Never allow two leaders simultaneously. Split-brain is one of the most dangerous failure modes in distributed databases. Automatic failover systems use a technique called fencing (STONITH — Shoot The Other Node In The Head) to guarantee that the old leader is completely disabled before the new one begins accepting writes. Without fencing, split-brain will silently corrupt data.

Read Scaling and the Capacity Model

One of the key motivations for follower replicas is read scaling. If 95% of your traffic is reads, adding three read replicas triples your read capacity without changing the leader at all. This is exactly the model used by virtually every large web application:

Wikipedia runs dozens of MariaDB read replicas globally, routing reader traffic to the nearest one while all edits go to the primary.
Stack Overflow serves the majority of its SQL reads from replicas, reserving the primary for writes and cache invalidation queries.
Most e-commerce product catalog pages are read from replicas; checkout (a write path) always hits the primary.

Followers do not help write throughput. All writes still funnel through a single leader. If your bottleneck is write capacity (high-volume event logging, time-series ingestion, financial ledgers), leader-follower replication alone cannot help — you need sharding, multi-leader replication (Lesson 6), or a purpose-built write-optimized store.
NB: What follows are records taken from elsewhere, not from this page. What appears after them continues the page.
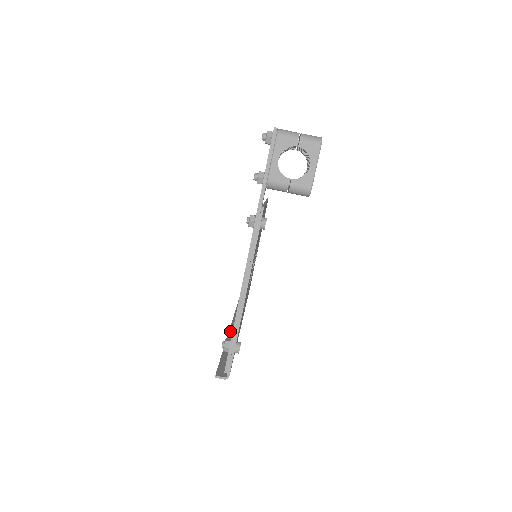
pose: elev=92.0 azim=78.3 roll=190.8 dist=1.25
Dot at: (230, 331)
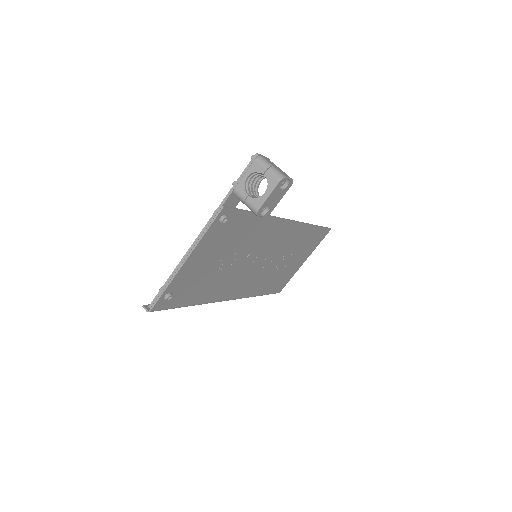
Dot at: occluded
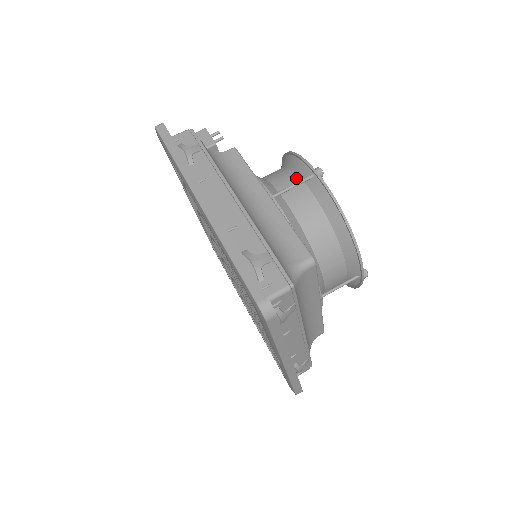
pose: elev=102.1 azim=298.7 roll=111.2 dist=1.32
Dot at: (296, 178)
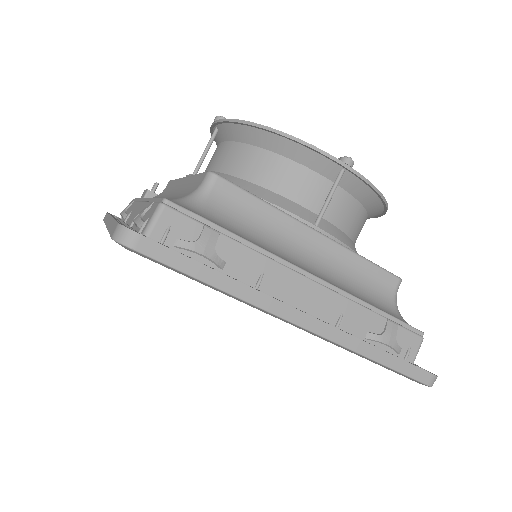
Dot at: occluded
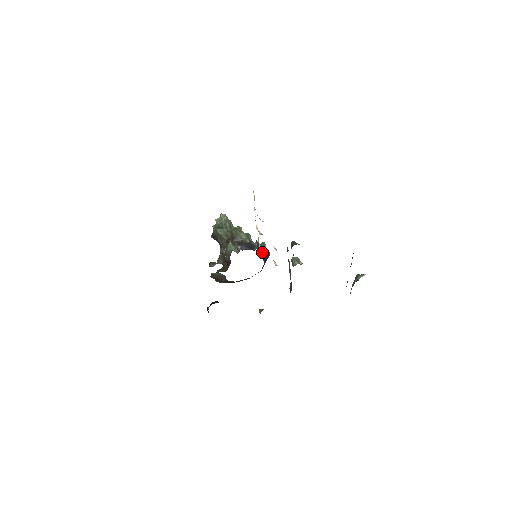
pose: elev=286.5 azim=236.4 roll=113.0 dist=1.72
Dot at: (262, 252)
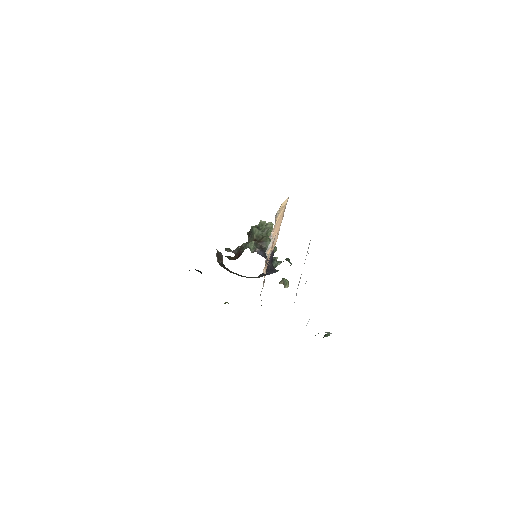
Dot at: (270, 264)
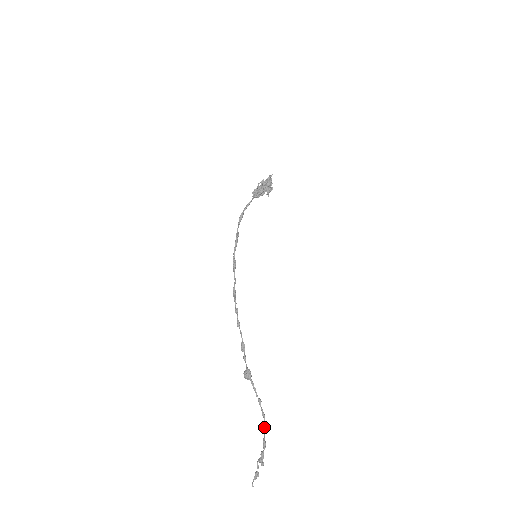
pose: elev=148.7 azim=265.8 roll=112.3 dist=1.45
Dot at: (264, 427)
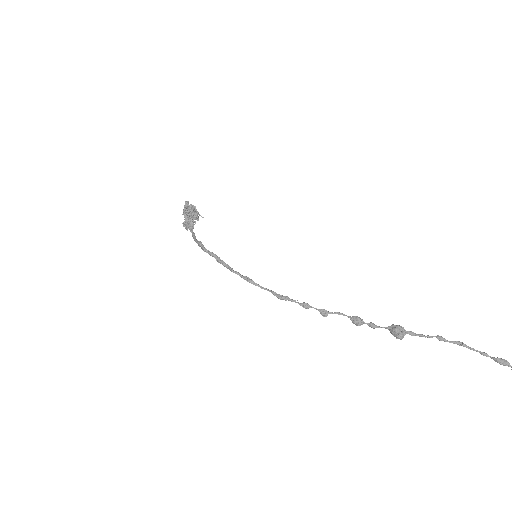
Dot at: (477, 351)
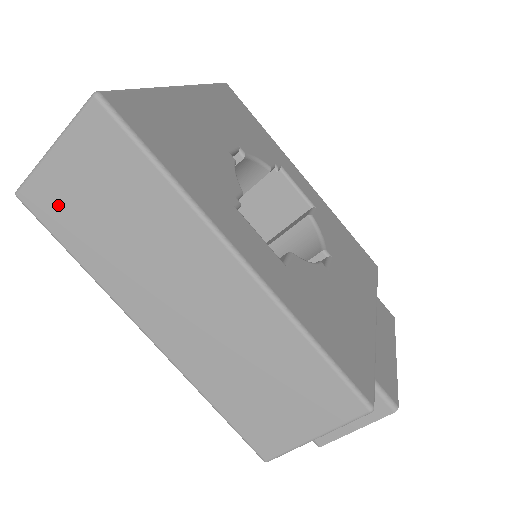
Choosing Your Configuration

A practical decision matrix:

RPO = 0, writes can tolerate extra latency: Use synchronous replication to at least one follower. AWS RDS Multi-AZ, Google Cloud SQL HA, and PostgreSQL with synchronous_commit = on all deliver this.
Low-latency writes, can tolerate small data loss window: Asynchronous replication with automated failover (Patroni, Orchestrator). Accept that failover may lose the last few seconds of writes.
Cross-region reads with low latency: Async read replicas in each region. Accept that cross-region follower reads may be slightly stale.
Need both durability and speed: Semi-synchronous replication — one sync follower in the same DC, all others async, including cross-region replicas.